Roland Barthes (1915-1980), semiólogo, filósofo, escritor, crítico literário. Um cometa ambivalente que, desde os anos 50, revolucionou o entendimento do texto, sem jamais se fixar numa raiz, num sistema ou numa teoria. Edgar Morin chamou-lhe «um dissidente» cuja necessidade de distância e questionamento permanente se manifestou até perante os interesses maiores: o estruturalismo, o ‘nouveau roman’, a semiologia, o Japão. Na abordagem ao autor de O Grau Zero da Escrita, Mitologias, Elementos da Semiologia ou Fragmentos de um Discurso Amoroso apenas um dado é imutável: o amor pela mãe. Dele recolhemos agora um testemunho poderoso em Diário de Luto, notas pessoais sobre a perda da mãe, escritas pelo autor desde o dia seguinte à morte de Henriette Binger, a 25 de Outubro de 1977, até Setembro de 1979, seis meses antes da sua própria morte (por acidente). Diário de Luto, em versão integral, organizada cronologicamente, é editado por cá pelas Edições 70, no mesmo ano em que a editora Seuil o revelou em França, após, não sem polémica, o irmão de Barthes ter mais uma vez permitido a divulgação de parte do seu espólio inédito.

Dados disponíveis:
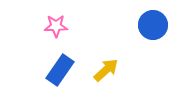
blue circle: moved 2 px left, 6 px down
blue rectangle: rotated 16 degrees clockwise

O que fazer: Segundo o excerto selecionado, quem chamou a Roland Barthes «um dissidente»? Indique o nome, por favor.

Resolução: Edgar Morin.